Sicilian Defense B48
Michael ADAMS (ENG) Judit POLGAR (HUN)

  1.e4 c5 2.Nf3 e6 3.d4 cxd4 4.Nxd4 Nc6 5.Nc3 Qc7 6.Be3 a6 (that is a modern interpretation of the Paulsen variation) 7.Bd3 b5 8.Nxc6 Qxc6 9.e5 Bb4 10.00.
  10...f5. Here comes the first surprise for the opponent. The game Adams - Lutz (Leon, 2001) went 10...Bxc3 11.bxc3 Bb7 12.Qg4 Ne7 13.Bd4 Ng6 14.Rae1 Qc7 15.Re3 h5 16.Qg3 Ne7 17.Qg5 Qd8 18.Rg3 g6 19.Qf6 Rg8 20.Bc5 Rc8 21.Bd6 Nf5 22.Bxf5 Qxf6 23.exf6 exf5 24.Rd1 and White got a dangerous initiative.
  11.Be2 Bb7 12.Bh5+!? With this interesting novelty White forces Black to loosen the dark squares in her camp. Previously White tried 12.Bf3 Qc8 13.Bxb7 Qxb7 14.Ne2 Ne7 15.a3 Ba5 16.Nf4 Bc7 17.Bd4 00 18.Bc5 Bxe5 19.Bxe7 Bxf4 20.Bxf8 Rxf8 but Black get a decent compensation for the exchange (Baxter - Smith, Whitby, 1962).

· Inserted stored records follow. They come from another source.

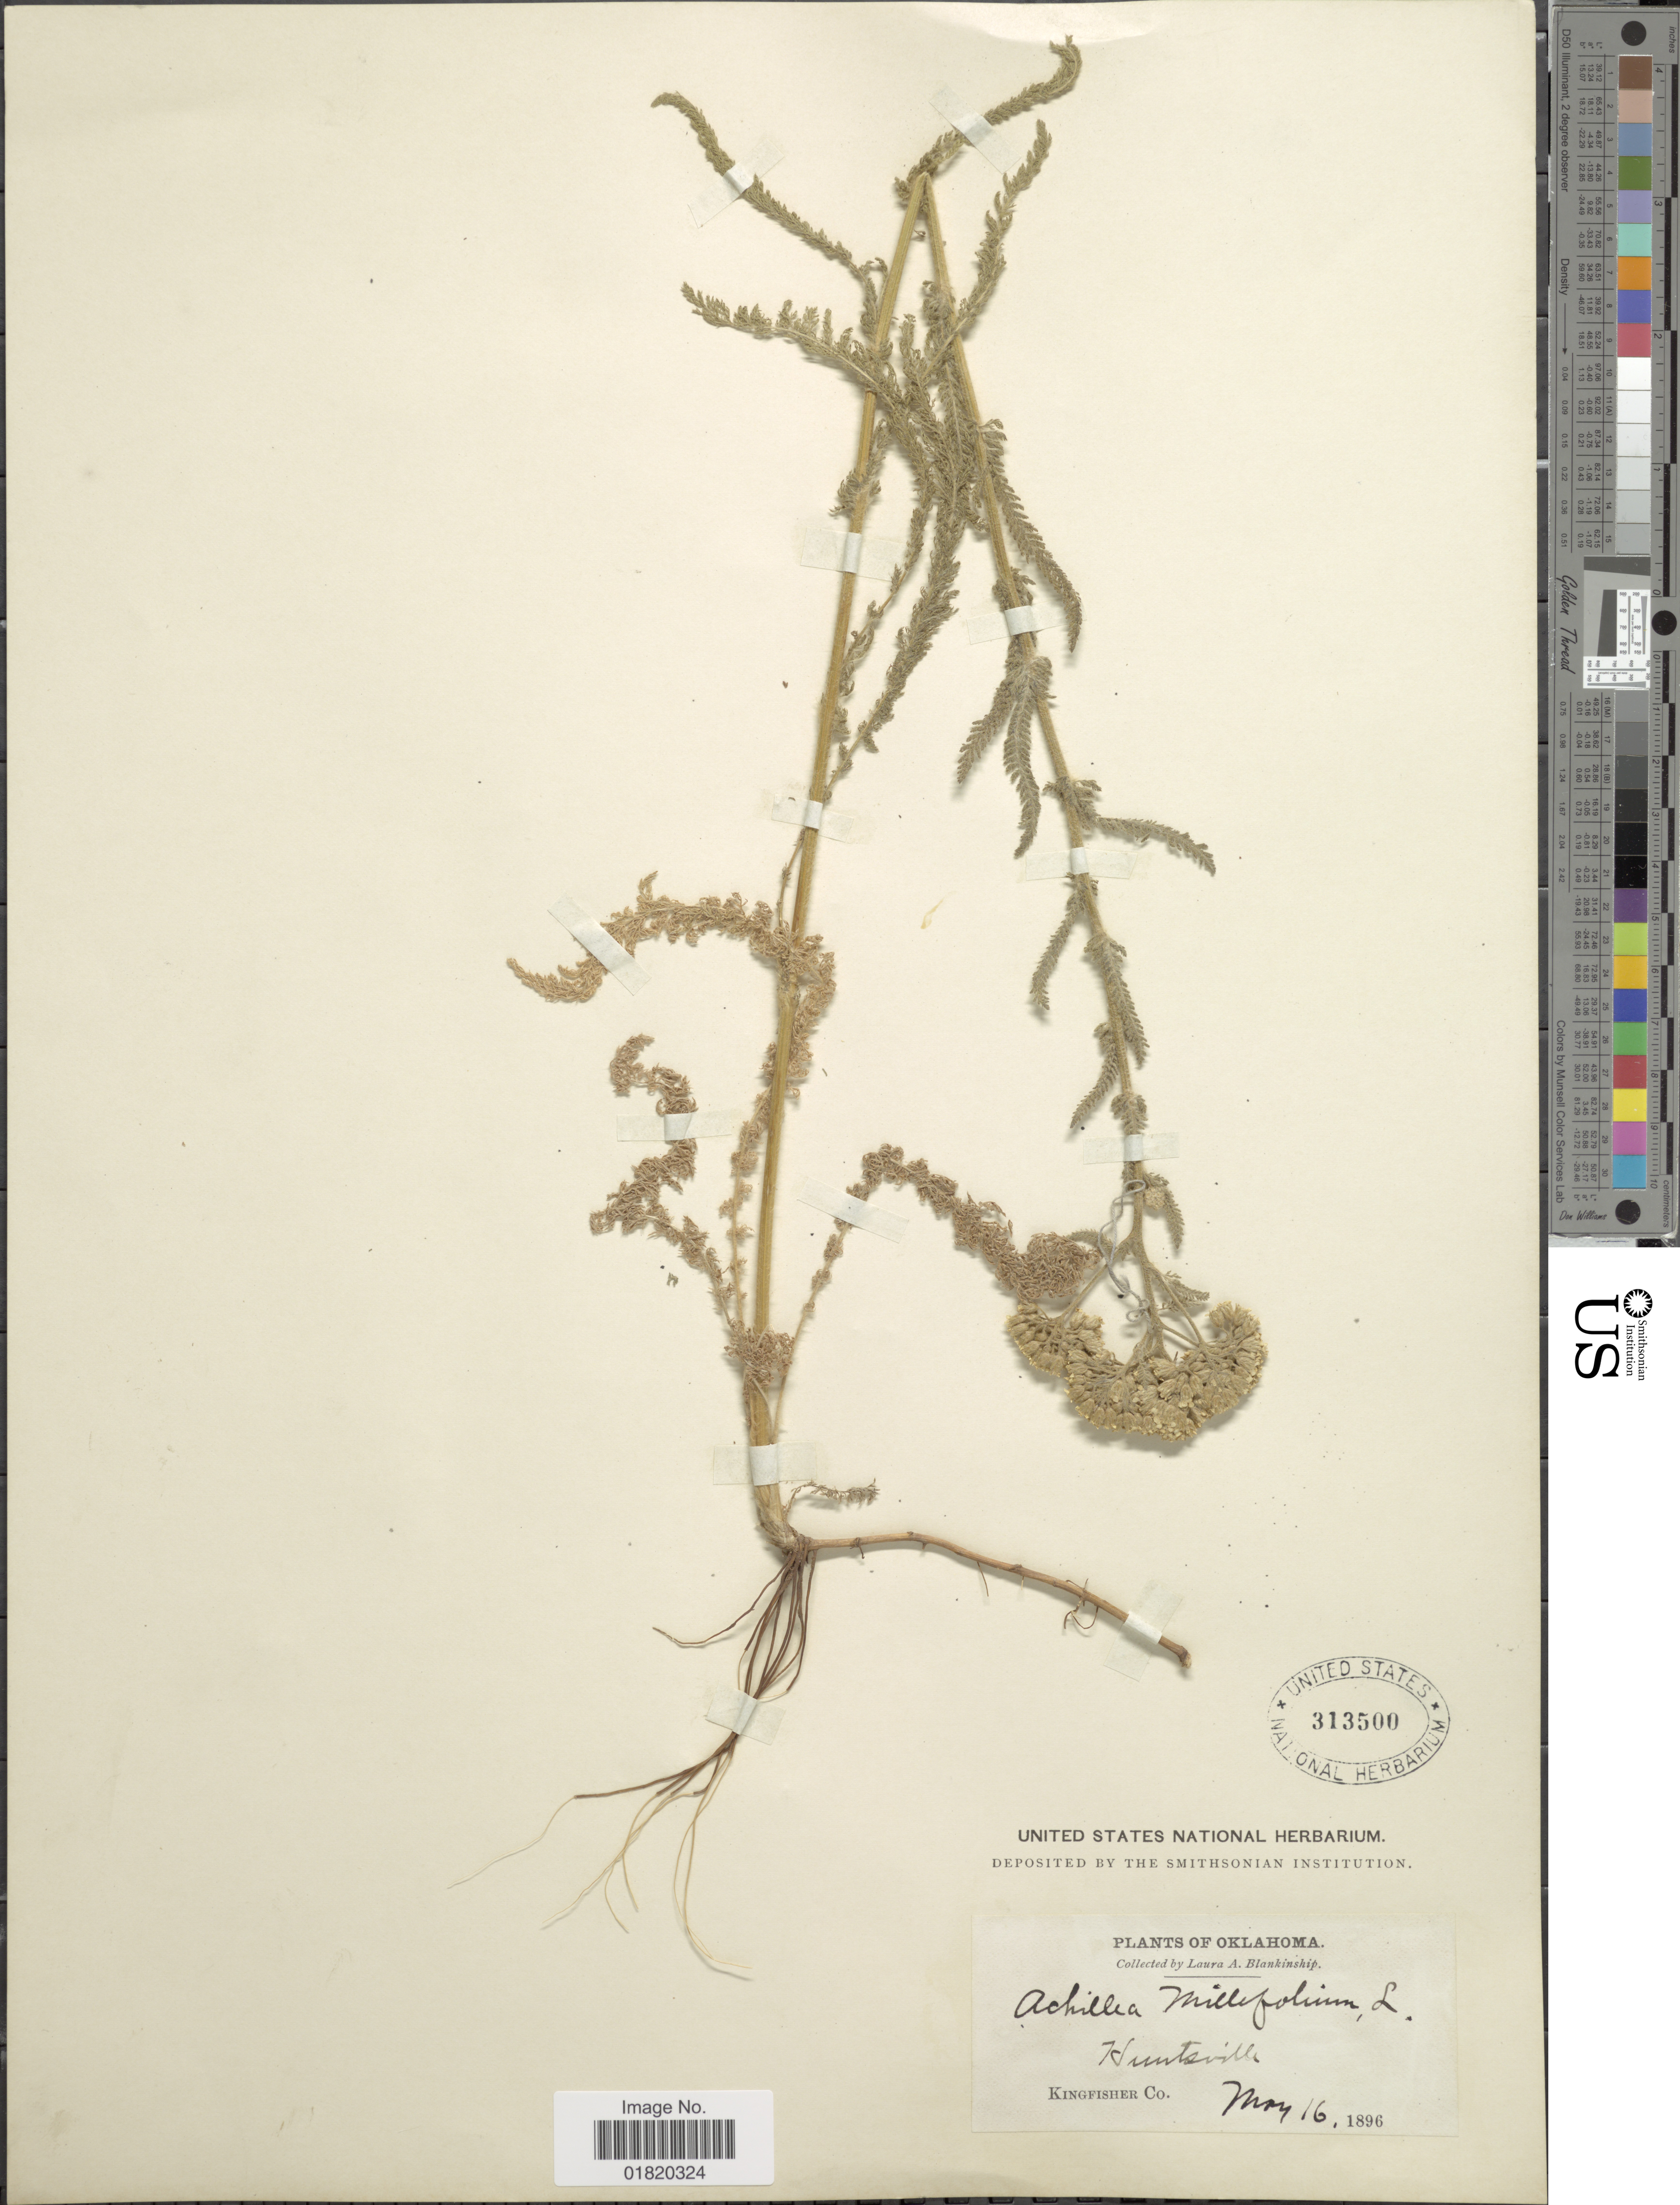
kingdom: Plantae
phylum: Tracheophyta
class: Magnoliopsida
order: Asterales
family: Asteraceae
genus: Achillea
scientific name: Achillea occidentalis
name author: (DC.) Raf. ex Rydb.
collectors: L. A. Blankinship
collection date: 1896-05-16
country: United States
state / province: Oklahoma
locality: Huntsville. Kingfisher Co.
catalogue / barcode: US 313500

  12...g6 13.Bf3 Qc8 14.Bd2 (with a simple threat Nc3xb5! followed by the check from d6) 14...Bxc3 15.Bxc3 Ne7 16.Bb4 Bxf3 17.Qxf3 Nd5 18.c3. The d5-knight is a stronghold of Blacks defense. Therefore Whites task is to make this knight move.
  18...Qc4 19.Rfd1 Qg4 20.Qd3! (obviously, the queens exchange favors Black in this position) 20...Kf7 21.h3 Qf4 22.Qe2 Qc4 23.Qf3 a5 24.Bd6 a4 25.Rd4 Qc6 26.Rad1. White did a good job dislodging the black queen from the center. How to continue the attack? The sacrifice on d5 suggests itself, but it is not Michaels style. As long as White can improve his position Adams will do so with no commitments. 26...h6 27.R1d3 Kg7 28.Kh2 Rac8 29.Qg3 Kh7 30.Qh4 Rhg8 31.Rg3. Judit decided to launch some active operations but it just aggravated her problems.
  31...g5 32.Qh5 Rg7 33.Qd1 Nf4 34.h4 Rh8 35.Kg1 Kg8 36.b3! (Michael timely opened the second front) 36...axb3 37.axb3 Rhh7. Black is prepared for opening the g-file.
  38.h5! After this strong move the black rooks look comical.
  38...Rh8? (Judit committed this mistake in the time trouble; she should have started this regrouping with 38...Kh8) 39.Ba3. White could have forced the exchange of minor pieces with an elegant 39.Be7! For example: 39...Rxe7 (39...Nd5 40.Bf6!) 40.Rxf4 Kg7 41.Rd4 Ra8 42.Rgd3 Ra7. White is clearly better although he has to work hard to convert his advantage into the victory.
  39...Kh7 40.Bc1 Nd5 41.c4. (necessary activity; otherwise White could have found himself in an inferior position) 41...bxc4 42.bxc4 Nb6.
  43.Rd6. The option 43.Rb3! Rc8 44.Be3 deserves attention. In my opinion White have a dangerous initiative. The black king is vulnerable in some lines, whereas Whites h5-pawn is a great attacking tool.
  43...Qa4! 44.Qxa4 Nxa4 45.Ra3 Nc5 46.Ra7 Rc8. Black is just in time to coordinate his pieces.
  47.Be3 f4 48.Bxc5. Black should hold this rook endgame. Draw.

  Standings after the second round: 1-2. Topalov and Anand 1.5; 3-6. Svidler, Kasimdzhanov, Morozevich, Adams 1; 7-8. Leko and Polgar 0.5.